Michael Leddy said...

I just watched the scene, and there is indeed a resemblance. I’d like for it to be Kerouac, but I don’t think the eyes and eyebrows are right.

Michael Leddy said...

Here’s a post about Asti’s.

Howie Pyro said...

I have been searching for a few days for any mention of a Manzini in the vicinity of Bleecker St...this is interesting...I'm a exploitation/sexploitation film buff & my friends at the amazing company Something Weird Video had uncovered literally thousands of lost films that are completely unknown, many (more than half) made by a bunch of NY hip weirdos one of which I just watched called The Love Captive. The entire film if shot around Bleecker/west 4th to 6th ave.

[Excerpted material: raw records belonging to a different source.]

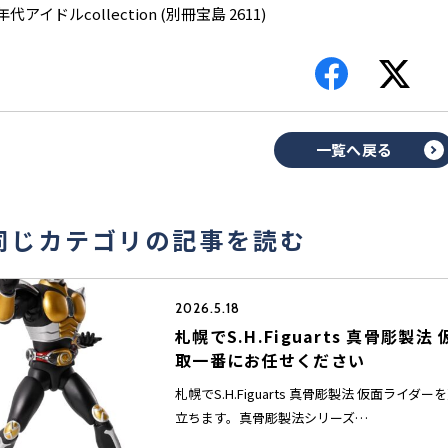
代アイドルcollection (別冊宝島 2611)
一覧へ戻る
同じカテゴリの記事を読む
2026.5.18
札幌でS.H.Figuarts 真骨彫
取一番にお任せください
札幌でS.H.Figuarts 真骨彫製法 仮面ラ
立ちます。真骨彫製法シリーズ…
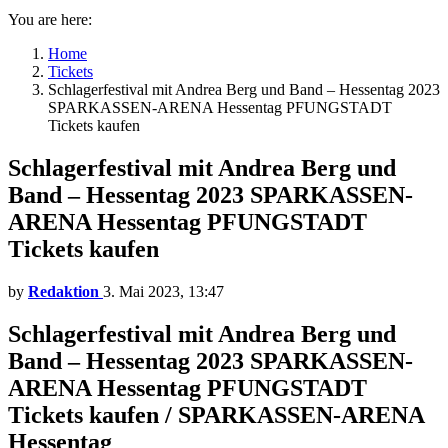
You are here:
Home
Tickets
Schlagerfestival mit Andrea Berg und Band – Hessentag 2023
SPARKASSEN-ARENA Hessentag PFUNGSTADT
Tickets kaufen
Schlagerfestival mit Andrea Berg und
Band – Hessentag 2023 SPARKASSEN-
ARENA Hessentag PFUNGSTADT
Tickets kaufen
by
Redaktion
3. Mai 2023, 13:47
Schlagerfestival mit Andrea Berg und
Band – Hessentag 2023 SPARKASSEN-
ARENA Hessentag PFUNGSTADT
Tickets kaufen / SPARKASSEN-ARENA
Hessentag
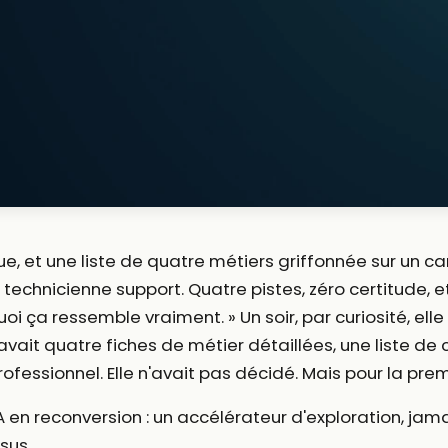
ue, et une liste de quatre métiers griffonnée sur un ca
, technicienne support. Quatre pistes, zéro certitude, e
i ça ressemble vraiment. » Un soir, par curiosité, ell
 avait quatre fiches de métier détaillées, une liste d
ofessionnel. Elle n'avait pas décidé. Mais pour la premi
 en reconversion : un accélérateur d'exploration, jam
sus.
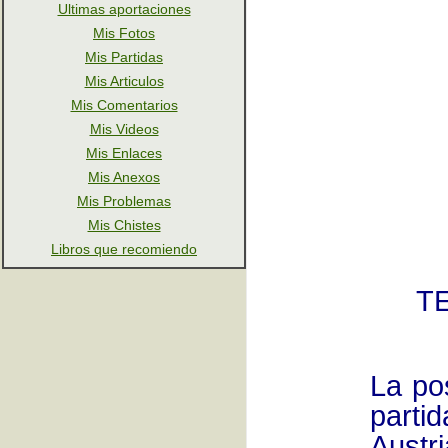
Ultimas aportaciones
Mis Fotos
Mis Partidas
Mis Articulos
Mis Comentarios
Mis Videos
Mis Enlaces
Mis Anexos
Mis Problemas
Mis Chistes
Libros que recomiendo
T
La po
parti
Aust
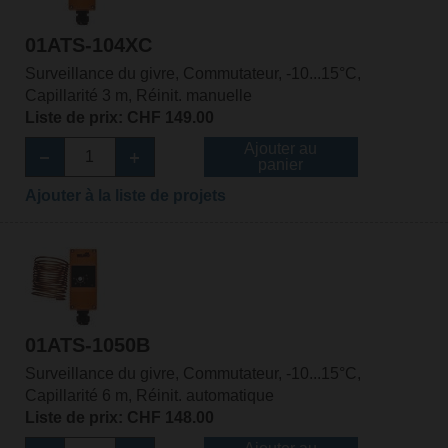
01ATS-104XC
Surveillance du givre, Commutateur, -10...15°C,
Capillarité 3 m, Réinit. manuelle
Liste de prix: CHF 149.00
Ajouter au
panier
Ajouter à la liste de projets
01ATS-1050B
Surveillance du givre, Commutateur, -10...15°C,
Capillarité 6 m, Réinit. automatique
Liste de prix: CHF 148.00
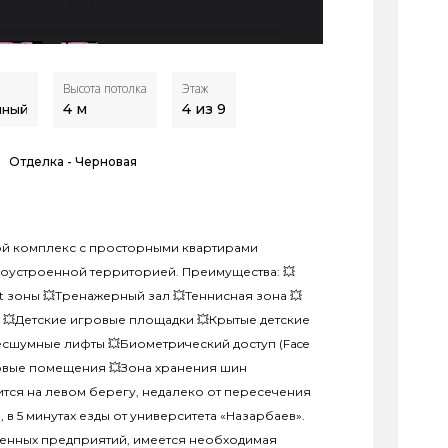
Высота потолка
Этаж
4
м
4 из 9
нный
Отделка -
Черновая
илой комплекс с просторными квартирами
оустроенной территорией. Преимущества: 💥
t зоны 💥Тренажерный зал 💥Теннисная зона 💥
а 💥Детские игровые площадки 💥Крытые детские
сшумные лифты 💥Биометрический доступ (Face
адовые помещения 💥Зона хранения шин
тся на левом берегу, недалеко от пересечения
, в 5 минутах езды от университета «Назарбаев».
енных предприятий, имеется необходимая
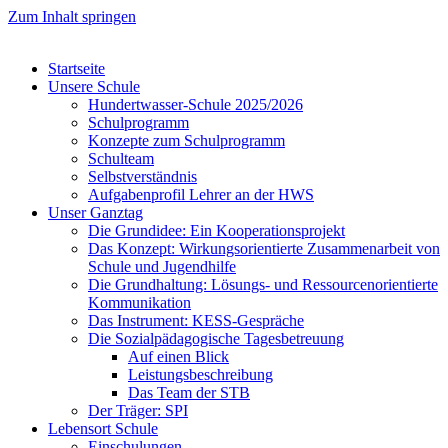
Zum Inhalt springen
Startseite
Unsere Schule
Hundertwasser-Schule 2025/2026
Schulprogramm
Konzepte zum Schulprogramm
Schulteam
Selbst­ver­ständ­nis
Aufgabenprofil Lehrer an der HWS
Unser Ganztag
Die Grundidee: Ein Kooperationsprojekt
Das Konzept: Wirkungsorientierte Zusammenarbeit von
Schule und Jugendhilfe
Die Grundhaltung: Lösungs- und Ressourcenorientierte
Kommunikation
Das Instrument: KESS-Gespräche
Die Sozialpädagogische Tagesbetreuung
Auf einen Blick
Leistungsbeschreibung
Das Team der STB
Der Träger: SPI
Lebensort Schule
Einschulungen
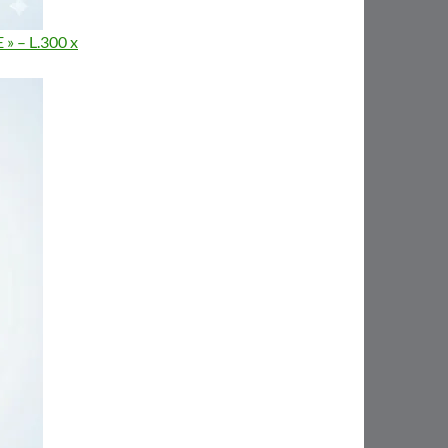
» – L.300 x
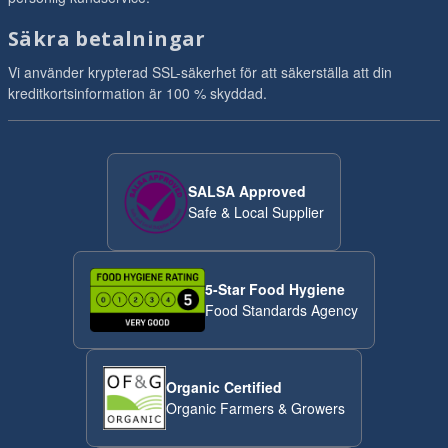
Säkra betalningar
Vi använder krypterad SSL-säkerhet för att säkerställa att din
kreditkortsinformation är 100 % skyddad.
SALSA Approved
Safe & Local Supplier
5-Star Food Hygiene
Food Standards Agency
Organic Certified
Organic Farmers & Growers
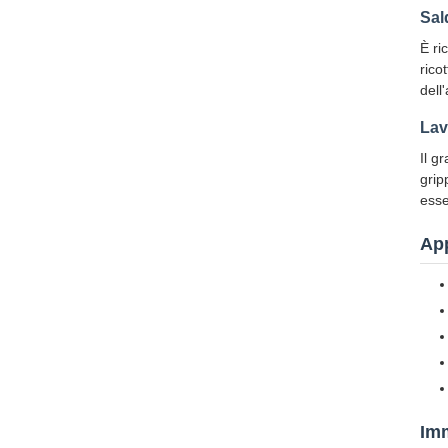
Sal
È ri
rico
dell
Lav
Il g
grip
esse
App
Imm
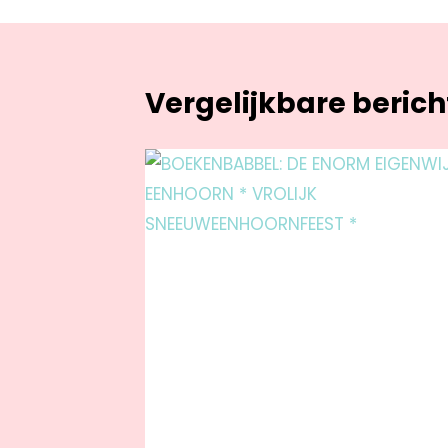
Vergelijkbare beric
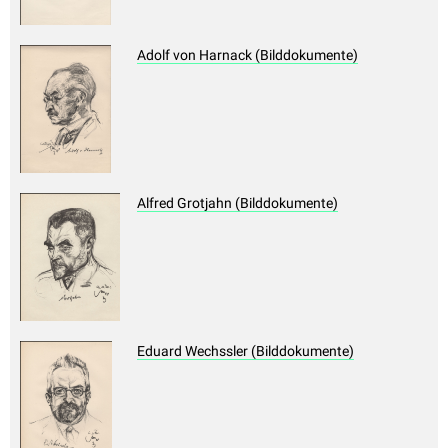
Adolf von Harnack (Bilddokumente)
Alfred Grotjahn (Bilddokumente)
Eduard Wechssler (Bilddokumente)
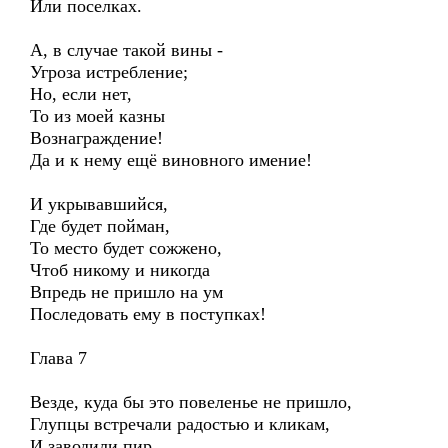
Или поселках.
А, в случае такой вины -
Угроза истребление;
Но, если нет,
То из моей казны
Вознаграждение!
Да и к нему ещё виновного имение!
И укрывавшийся,
Где будет пойман,
То место будет сожжено,
Чтоб никому и никогда
Впредь не пришло на ум
Последовать ему в поступках!
Глава 7
Везде, куда бы это повеленье не пришло,
Глупцы встречали радостью и кликам,
И заводили пир,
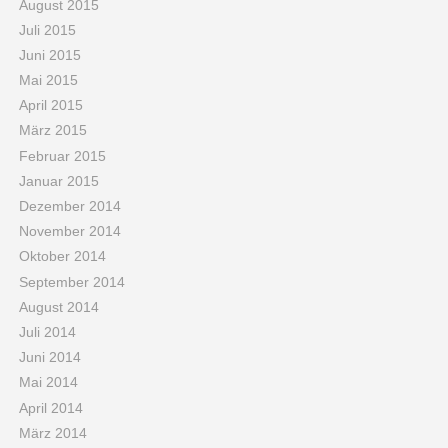
August 2015
Juli 2015
Juni 2015
Mai 2015
April 2015
März 2015
Februar 2015
Januar 2015
Dezember 2014
November 2014
Oktober 2014
September 2014
August 2014
Juli 2014
Juni 2014
Mai 2014
April 2014
März 2014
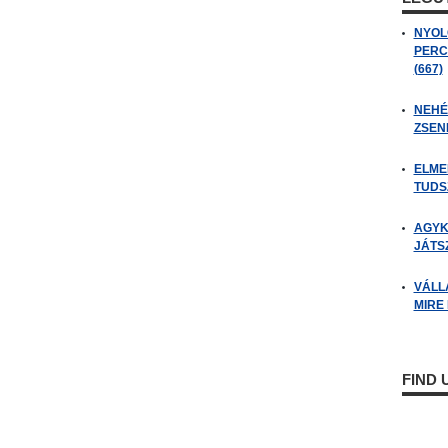
NYOL
PERC
(667)
NEHÉZ
ZSENI
ELME
TUDSZ
AGYK
JÁTSZ
VÁLL
MIRE
FIND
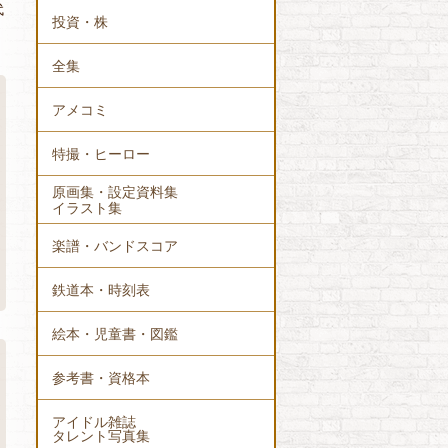
代
投資・株
全集
アメコミ
特撮・ヒーロー
原画集・設定資料集
イラスト集
楽譜・バンドスコア
鉄道本・時刻表
絵本・児童書・図鑑
参考書・資格本
アイドル雑誌
タレント写真集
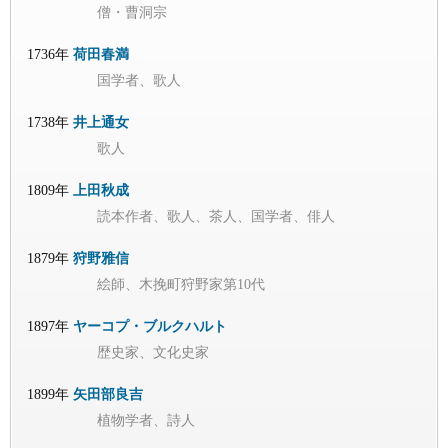
僧・曹洞宗
1736年
荷田春満
国学者、歌人
1738年
井上通女
歌人
1809年
上田秋成
読本作者、歌人、茶人、国学者、俳人
1879年
狩野雅信
絵師、木挽町狩野家第10代
1897年
ヤーコプ・ブルクハルト
歴史家、文化史家
1899年
矢田部良吉
植物学者、詩人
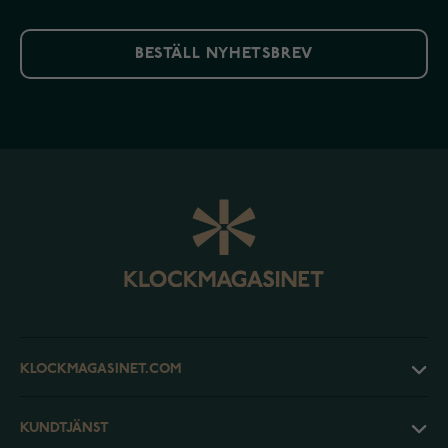
BESTÄLL NYHETSBREV
KLOCKMAGASINET.COM
KUNDTJÄNST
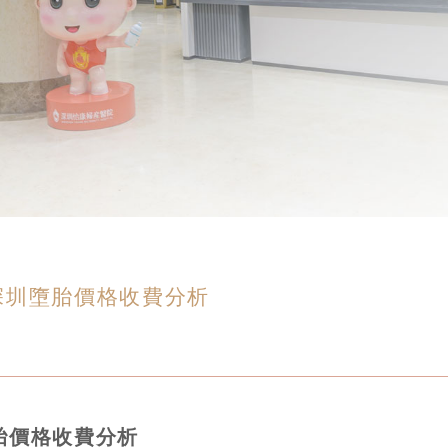
深圳墮胎價格收費分析
胎價格收費分析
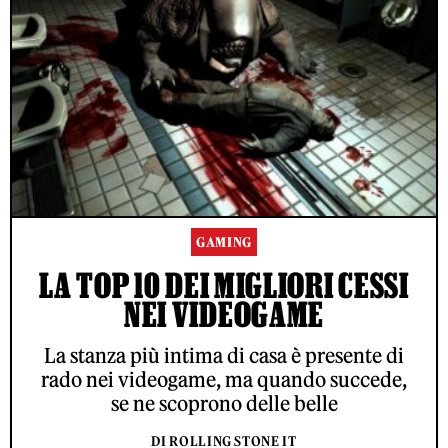
GAMING
LA TOP 10 DEI MIGLIORI CESSI
NEI VIDEOGAME
La stanza più intima di casa è presente di
rado nei videogame, ma quando succede,
se ne scoprono delle belle
DI ROLLING STONE IT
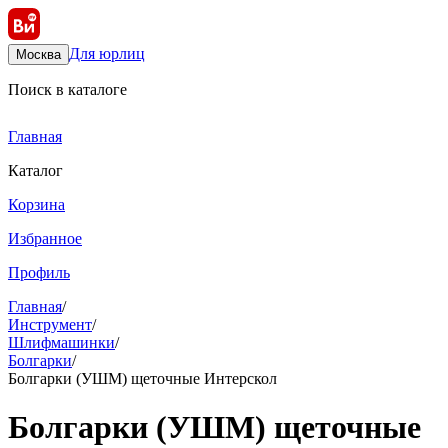
Для юрлиц
Москва
Поиск в каталоге
Главная
Каталог
Корзина
Избранное
Профиль
Главная
/
Инструмент
/
Шлифмашинки
/
Болгарки
/
Болгарки (УШМ) щеточные Интерскол
Болгарки (УШМ) щеточные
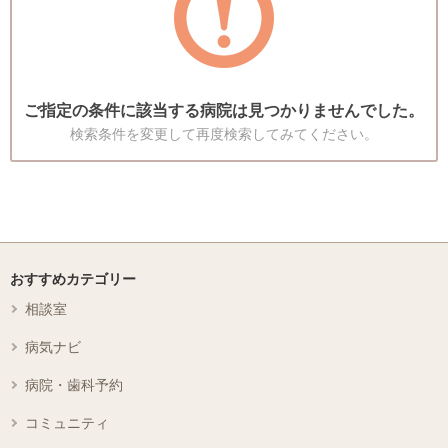
ご指定の条件に該当する病院は見つかりませんでした。
検索条件を変更して再度検索してみてください。
おすすめカテゴリー
相談室
病気ナビ
病院・歯科予約
コミュニティ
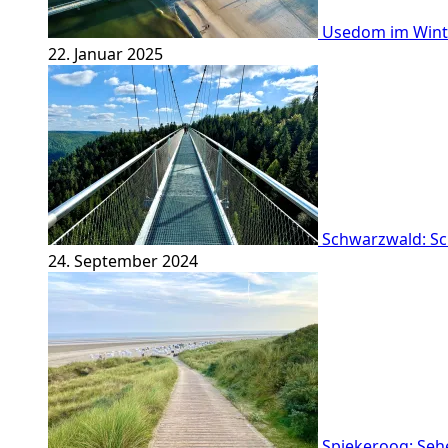
Usedom im Winte
22. Januar 2025
Schwarzwald: Sc
24. September 2024
Spiekeroog: Sehe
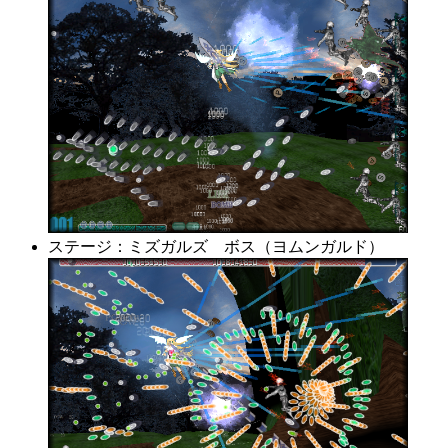
ステージ：ミズガルズ ボス（ヨムンガルド）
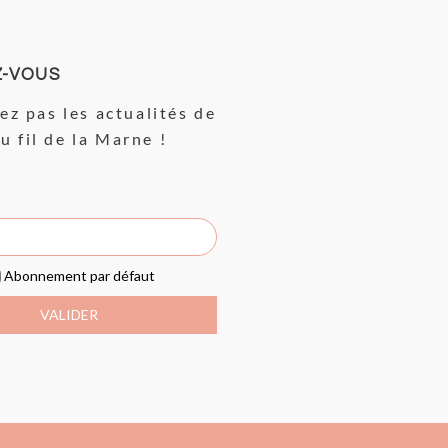
Z-VOUS
z pas les actualités de
Au fil de la Marne !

It shows an amazing amount of 1968 street footage of clubs, bars, stores, headshops, etc etc, but the entire film revolves around a place that I have been told was a real tourist attraction, but one that was around very briefly called Manzini's Museum of the Macabre! Most of the film is shot in front or inside this place that they say is on Bleecker Street...does ANYONE reading this have any recollection of this bizarre tourist attraction? It featured a collection of Houdini's belongings, straight jackets, shackles & other odd stuff...please let me know! Thanks!

Michael Leddy said...

No recollections here: my parents would never have taken me! (I was a kid.) I have a Hart’s Guide to New York (1964), no mention of Manzini’s. I hope that someone who remembers the place will find your comment here. (Believe me, that kind of thing happens.)